# ProMedical: Hierarchical Fine-Grained Standard Alignment for Medical Large Models via Explicit Injection

> This article introduces the ProMedical framework, which achieves a 22.3% increase in accuracy and a 21.7% improvement in safety compliance on Qwen3-8B by constructing a fine-grained clinical standard dataset and an explicit standard injection paradigm, and training a multi-dimensional reward model to separate safety and capability.

- 板块: [Openclaw Llm](https://www.zingnex.cn/en/forum/board/openclaw-llm)
- 发布时间: 2026-04-09T14:57:33.000Z
- 最近活动: 2026-04-10T02:47:17.007Z
- 热度: 135.2
- 关键词: 医疗大模型, 模型对齐, 强化学习, 多维奖励模型, AI安全, 临床标准
- 页面链接: https://www.zingnex.cn/en/forum/thread/promedical
- Canonical: https://www.zingnex.cn/forum/thread/promedical
- Markdown 来源: floors_fallback

---

## [Introduction] ProMedical Framework: An Innovative Path for Hierarchical Fine-Grained Standard Alignment of Medical Large Models

This article introduces the ProMedical framework, which addresses the core challenges of limited coarse-grained preference signals and the entanglement of safety and capability in medical AI alignment. By constructing a fine-grained clinical standard dataset and an explicit standard injection paradigm, and training a multi-dimensional reward model to separate safety and capability, it achieves a 22.3% increase in accuracy and a 21.7% improvement in safety compliance on the Qwen3-8B base model.

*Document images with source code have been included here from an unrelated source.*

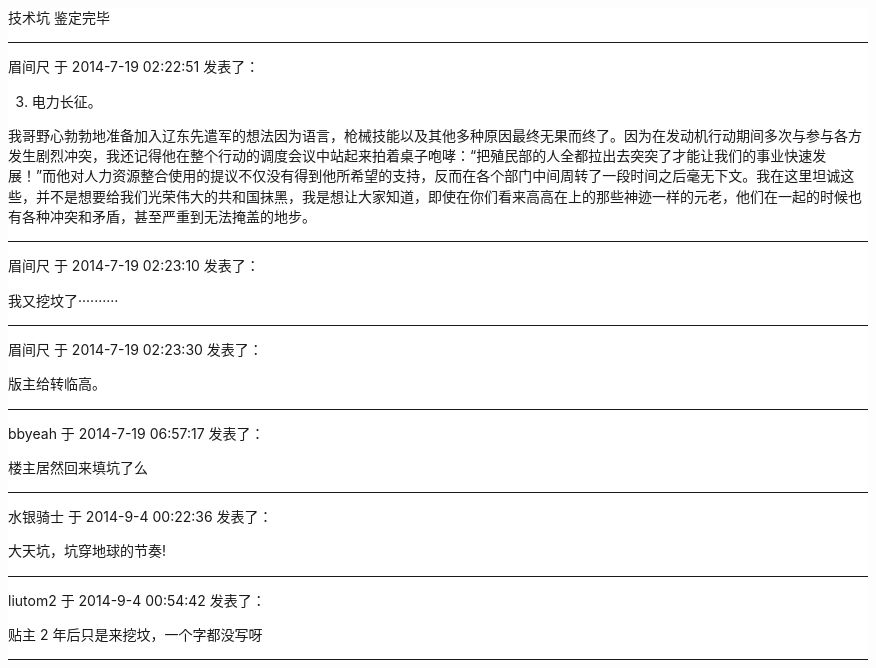 技术坑 鉴定完毕

---

眉间尺 于 2014-7-19 02:22:51 发表了：

3. 电力长征。

我哥野心勃勃地准备加入辽东先遣军的想法因为语言，枪械技能以及其他多种原因最终无果而终了。因为在发动机行动期间多次与参与各方发生剧烈冲突，我还记得他在整个行动的调度会议中站起来拍着桌子咆哮：“把殖民部的人全都拉出去突突了才能让我们的事业快速发展！”而他对人力资源整合使用的提议不仅没有得到他所希望的支持，反而在各个部门中间周转了一段时间之后毫无下文。我在这里坦诚这些，并不是想要给我们光荣伟大的共和国抹黑，我是想让大家知道，即使在你们看来高高在上的那些神迹一样的元老，他们在一起的时候也有各种冲突和矛盾，甚至严重到无法掩盖的地步。

---

眉间尺 于 2014-7-19 02:23:10 发表了：

我又挖坟了··········

---

眉间尺 于 2014-7-19 02:23:30 发表了：

版主给转临高。

---

bbyeah 于 2014-7-19 06:57:17 发表了：

楼主居然回来填坑了么

---

水银骑士 于 2014-9-4 00:22:36 发表了：

大天坑，坑穿地球的节奏!

---

liutom2 于 2014-9-4 00:54:42 发表了：

贴主 2 年后只是来挖坟，一个字都没写呀

---
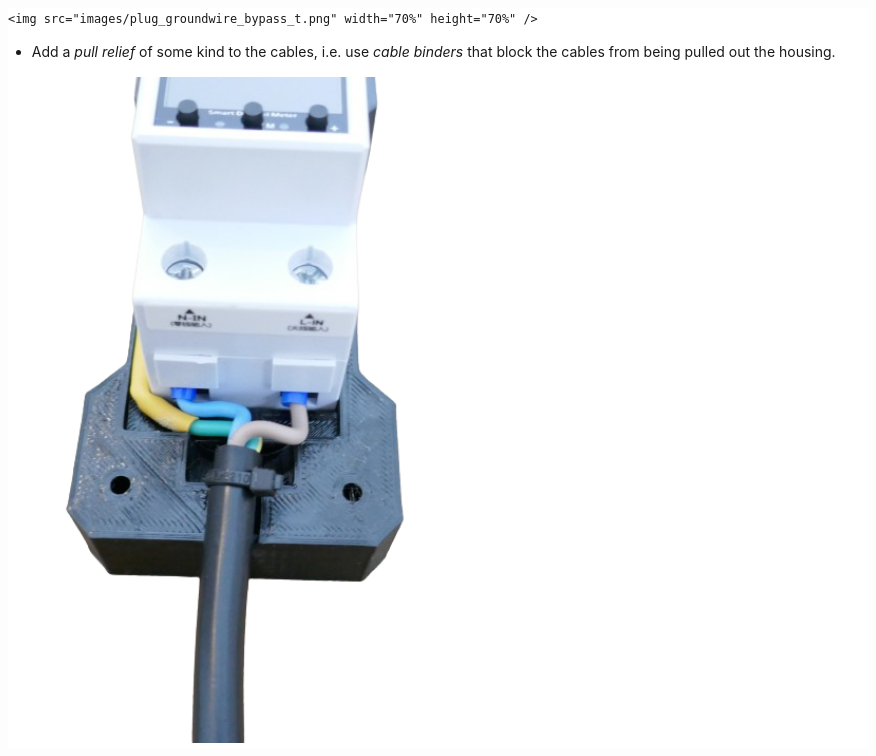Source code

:    <img src="images/plug_groundwire_bypass_t.png" width="70%" height="70%" />

* Add a *pull relief* of some kind to the cables, i.e. use *cable binders* that block the cables from being pulled out the housing.

    <img src="images/atorch_connectors_detailview_t.png" width="50%" height="50%" />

## [Background] Unique Challenges in Medical AI Alignment

Medical AI alignment faces two core issues: 1. Limitations of coarse-grained preference signals: Traditional RLHF/DPO rely on binary preference judgments, losing key details in medical scenarios and failing to capture the multi-dimensional trade-off between diagnostic accuracy and safety; 2. Entanglement of safety and capability: Scalar reward models compress multiple dimensions into a single value, leading the model to either sacrifice safety for capability or become overly conservative (reducing practicality), and making debugging and intervention difficult.

## [Methodology] ProMedical-Preference-50k: A Physician-Driven Fine-Grained Dataset

Constructing the human-machine collaborative fine-grained clinical standard dataset ProMedical-Preference-50k: 1. Annotation process: The model generates candidate responses, which are evaluated by physicians based on multi-dimensional clinical standards such as diagnostic accuracy, treatment rationality, and safety; 2. Fine-grained scoring: Each sample is accompanied by detailed multi-dimensional scores instead of simple good/bad judgments, providing the model with rich clinical dimension information.

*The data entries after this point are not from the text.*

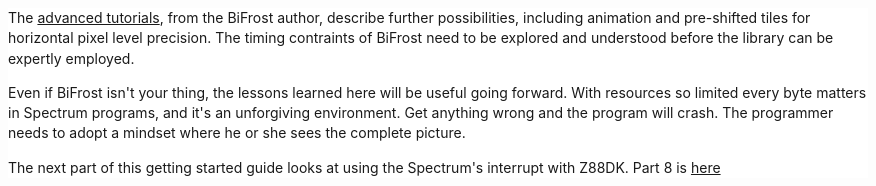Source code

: The [advanced tutorials](https://spectrumcomputing.co.uk/zxdb/sinclair/entries/0027405/BIFROSTENGINEV1.2.txt), from the
BiFrost author, describe further possibilities, including animation and
pre-shifted tiles for horizontal pixel level precision. The timing contraints of
BiFrost need to be explored and understood before the library can be expertly
employed.

Even if BiFrost isn't your thing, the lessons learned here will be useful going
forward. With resources so limited every byte matters in Spectrum programs, and
it's an unforgiving environment. Get anything wrong and the program will
crash. The programmer needs to adopt a mindset where he or she sees the complete
picture.

The next part of this getting started guide looks at using the Spectrum's
interrupt with Z88DK.
Part 8 is [here](https://github.com/z88dk/z88dk/blob/master/doc/ZXSpectrumZSDCCnewlib_08_Interrupts.md)
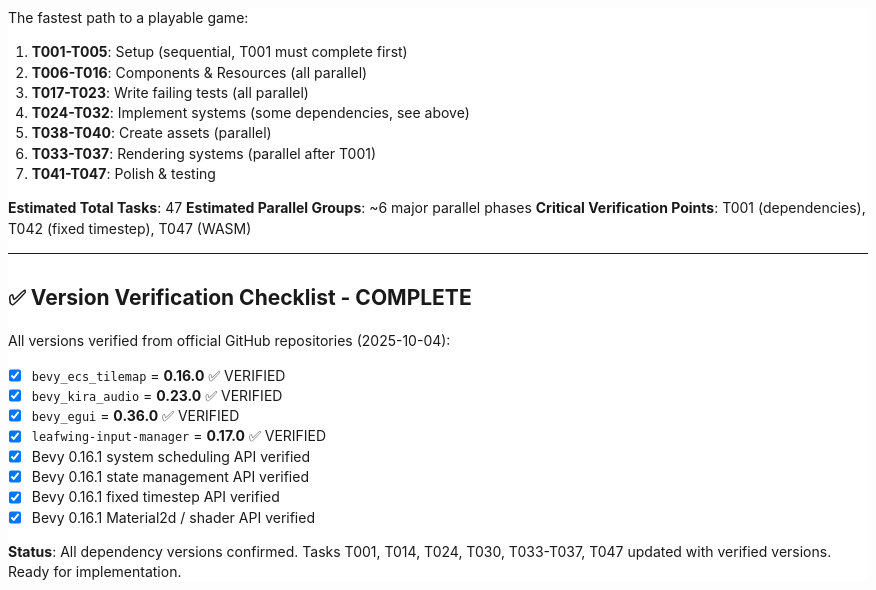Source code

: The fastest path to a playable game:

1. **T001-T005**: Setup (sequential, T001 must complete first)
2. **T006-T016**: Components & Resources (all parallel)
3. **T017-T023**: Write failing tests (all parallel)
4. **T024-T032**: Implement systems (some dependencies, see above)
5. **T038-T040**: Create assets (parallel)
6. **T033-T037**: Rendering systems (parallel after T001)
7. **T041-T047**: Polish & testing

**Estimated Total Tasks**: 47
**Estimated Parallel Groups**: ~6 major parallel phases
**Critical Verification Points**: T001 (dependencies), T042 (fixed timestep), T047 (WASM)

---

## ✅ Version Verification Checklist - COMPLETE

All versions verified from official GitHub repositories (2025-10-04):

- [x] `bevy_ecs_tilemap` = **0.16.0** ✅ VERIFIED
- [x] `bevy_kira_audio` = **0.23.0** ✅ VERIFIED
- [x] `bevy_egui` = **0.36.0** ✅ VERIFIED
- [x] `leafwing-input-manager` = **0.17.0** ✅ VERIFIED
- [x] Bevy 0.16.1 system scheduling API verified
- [x] Bevy 0.16.1 state management API verified
- [x] Bevy 0.16.1 fixed timestep API verified
- [x] Bevy 0.16.1 Material2d / shader API verified

**Status**: All dependency versions confirmed. Tasks T001, T014, T024, T030, T033-T037, T047 updated with verified versions. Ready for implementation.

## [Methodology] Explicit Standard Injection Paradigm: Multi-Dimensional Reward Model Design

Proposing an explicit standard injection paradigm to train the ProMedical-RM multi-dimensional reward model: 1. Dimension decoupling architecture: Outputs a multi-dimensional score vector to separate the optimization of safety and professional capability; 2. Dynamic weight adjustment: Explicitly informs the weights of each dimension during training, which can be flexibly adjusted according to scenarios (emergency/chronic disease); 3. GRPO precise guidance: Multi-dimensional reward signals help the model improve performance in each dimension in a targeted manner.

## [Evidence] Evaluation and Experimental Results: Dual Improvements in Accuracy and Safety

Validating the effect through ProMedical-Bench double-blind expert evaluation: 1. Double-blind mechanism: Anonymous scoring by experts eliminates brand bias; 2. Experimental results: Qwen3-8B achieves a 22.3% increase in accuracy and a 21.7% improvement in safety compliance, comparable to top closed-source models, and demonstrates excellent generalization ability on the external benchmark UltraMedical.

## [Conclusion] Open-Source Contributions and Framework Value

The ProMedical framework achieves collaborative optimization of safety and capability, and its open-source dataset, reward model, and evaluation benchmark have important values: 1. Ensures reproducibility and supports medical AI safety research; 2. Provides a complete toolchain to promote the upgrade of multi-dimensional evaluation standards in the industry; 3. Proves the potential of open-source medical AI and accelerates the popularization of safe medical intelligent systems.

## [Outlook] Technical Insights and Future Directions

ProMedical provides methodological insights for AI alignment in high-risk fields: 1. Fine-grained modeling is the key to reliable alignment; 2. Explicit separation of multi-dimensional goals provides a path for controllable optimization of complex systems; 3. Human-machine collaborative data construction will become a standard practice in professional fields. In the future, it can be further extended to other high-risk AI application scenarios.